Apologize for Your Part
Wrongdoing isn’t always a one-way street. It’s possible that you and your former friend shared responsibility for the way things went down. If you hurt your friend, be humble enough to acknowledge your wrongdoing, apologize for the pain you caused and ask for forgiveness. Sometimes this act of humility can open up the doors for forgiveness and communication that goes both ways.
Remember What You Can Control
In an ideal situation, you’ll extend forgiveness, your old friend will respond with humility and gratitude and you’ll be fast friends once again. But as we all know, life doesn’t always pan out like our ideals. It’s entirely possible that your offer of mercy will be rejected.
It’s hard to let go of your hurt, only to feel that it was thrown back in your face. Fortunately, extending forgiveness holds more benefits for you than just the renewing of a relationship. Even if you can never repair this friendship, it’s worth the effort to forgive the offender.

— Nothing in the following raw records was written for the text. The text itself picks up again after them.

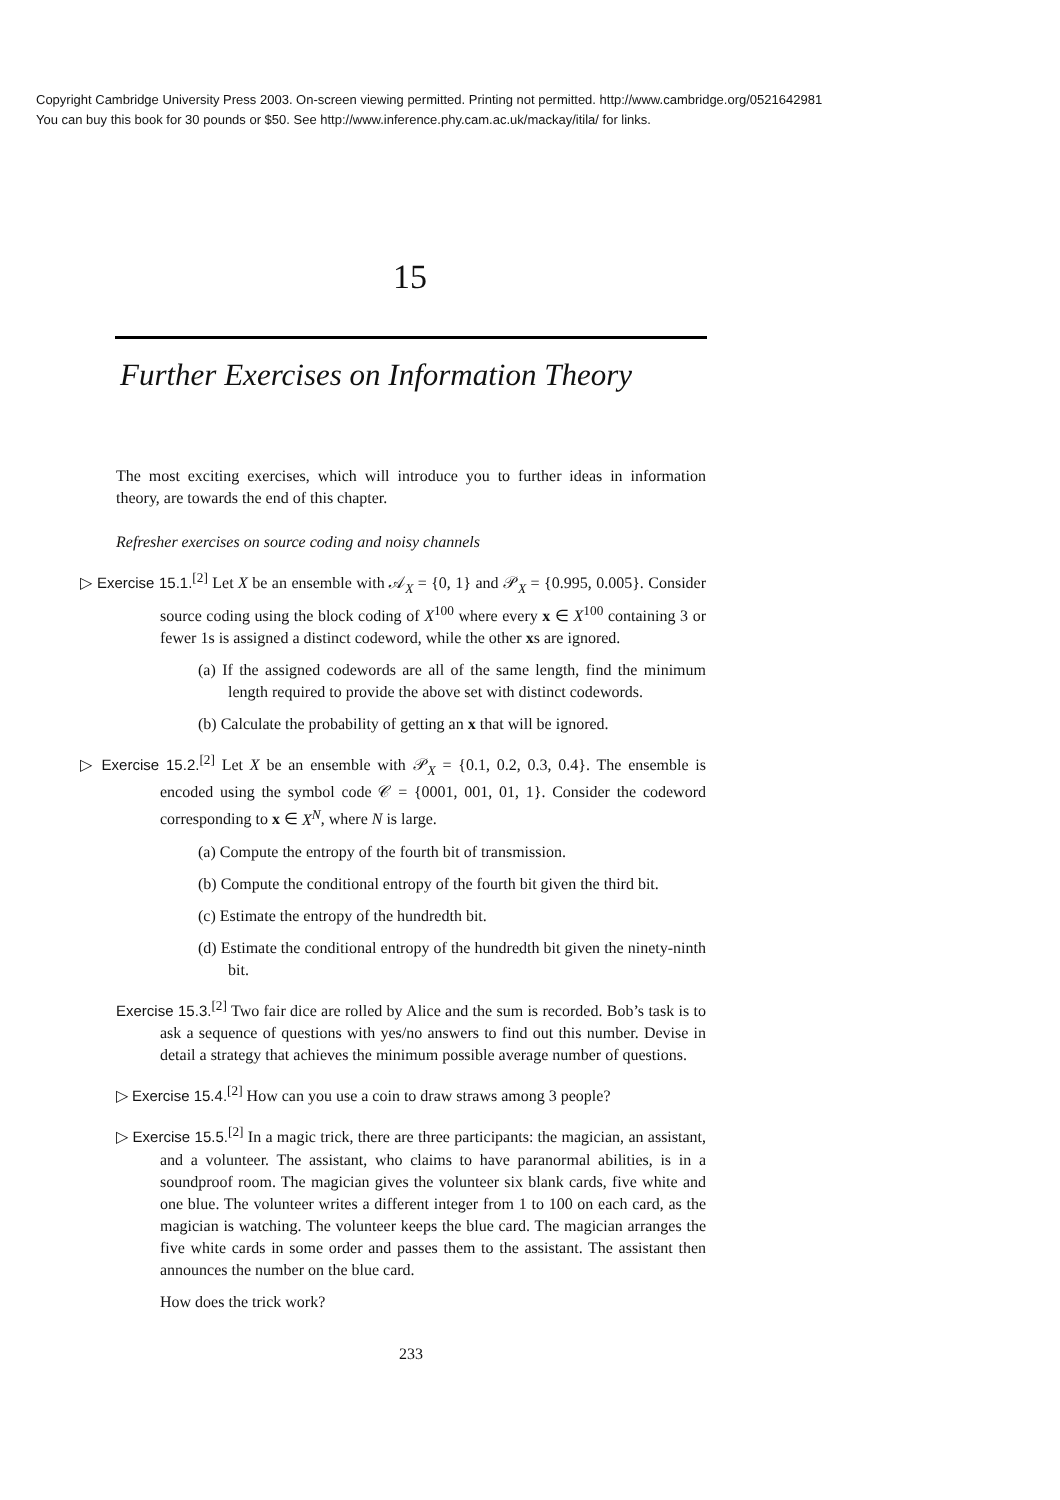Copyright Cambridge University Press 2003. On-screen viewing permitted. Printing not permitted. http://www.cambridge.org/0521642981
You can buy this book for 30 pounds or $50. See http://www.inference.phy.cam.ac.uk/mackay/itila/ for links.
15
Further Exercises on Information Theory
The most exciting exercises, which will introduce you to further ideas in information theory, are towards the end of this chapter.
Refresher exercises on source coding and noisy channels
▷ Exercise 15.1.<sup>[2]</sup> Let X be an ensemble with 𝒜<sub>X</sub> = {0, 1} and 𝒫<sub>X</sub> = {0.995, 0.005}. Consider source coding using the block coding of X<sup>100</sup> where every x ∈ X<sup>100</sup> containing 3 or fewer 1s is assigned a distinct codeword, while the other xs are ignored.
(a) If the assigned codewords are all of the same length, find the minimum length required to provide the above set with distinct codewords.
(b) Calculate the probability of getting an x that will be ignored.
▷ Exercise 15.2.<sup>[2]</sup> Let X be an ensemble with 𝒫<sub>X</sub> = {0.1, 0.2, 0.3, 0.4}. The ensemble is encoded using the symbol code 𝒞 = {0001, 001, 01, 1}. Consider the codeword corresponding to x ∈ X<sup>N</sup>, where N is large.
(a) Compute the entropy of the fourth bit of transmission.
(b) Compute the conditional entropy of the fourth bit given the third bit.
(c) Estimate the entropy of the hundredth bit.
(d) Estimate the conditional entropy of the hundredth bit given the ninety-ninth bit.
Exercise 15.3.<sup>[2]</sup> Two fair dice are rolled by Alice and the sum is recorded. Bob’s task is to ask a sequence of questions with yes/no answers to find out this number. Devise in detail a strategy that achieves the minimum possible average number of questions.
▷ Exercise 15.4.<sup>[2]</sup> How can you use a coin to draw straws among 3 people?
▷ Exercise 15.5.<sup>[2]</sup> In a magic trick, there are three participants: the magician, an assistant, and a volunteer. The assistant, who claims to have paranormal abilities, is in a soundproof room. The magician gives the volunteer six blank cards, five white and one blue. The volunteer writes a different integer from 1 to 100 on each card, as the magician is watching. The volunteer keeps the blue card. The magician arranges the five white cards in some order and passes them to the assistant. The assistant then announces the number on the blue card.
How does the trick work?
233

Forgiveness is freeing. When you forgive, you no longer have to carry around the hurt and bitterness that someone else’s poor choices brought into your life. You can’t force anyone to accept your forgiveness, but you do have the power to set yourself free from the grip in which their actions have held you.
Let all bitterness, and wrath, and anger… be put away from you, with all malice: And be ye kind one to another, tenderhearted, forgiving one another, even as God for Christ’s sake hath forgiven you. —Ephesians 4:31-32
Easter reminds us of the grace that God has shown us through Jesus. In light of his mercy, to whom will you offer forgiveness during this season of renewal?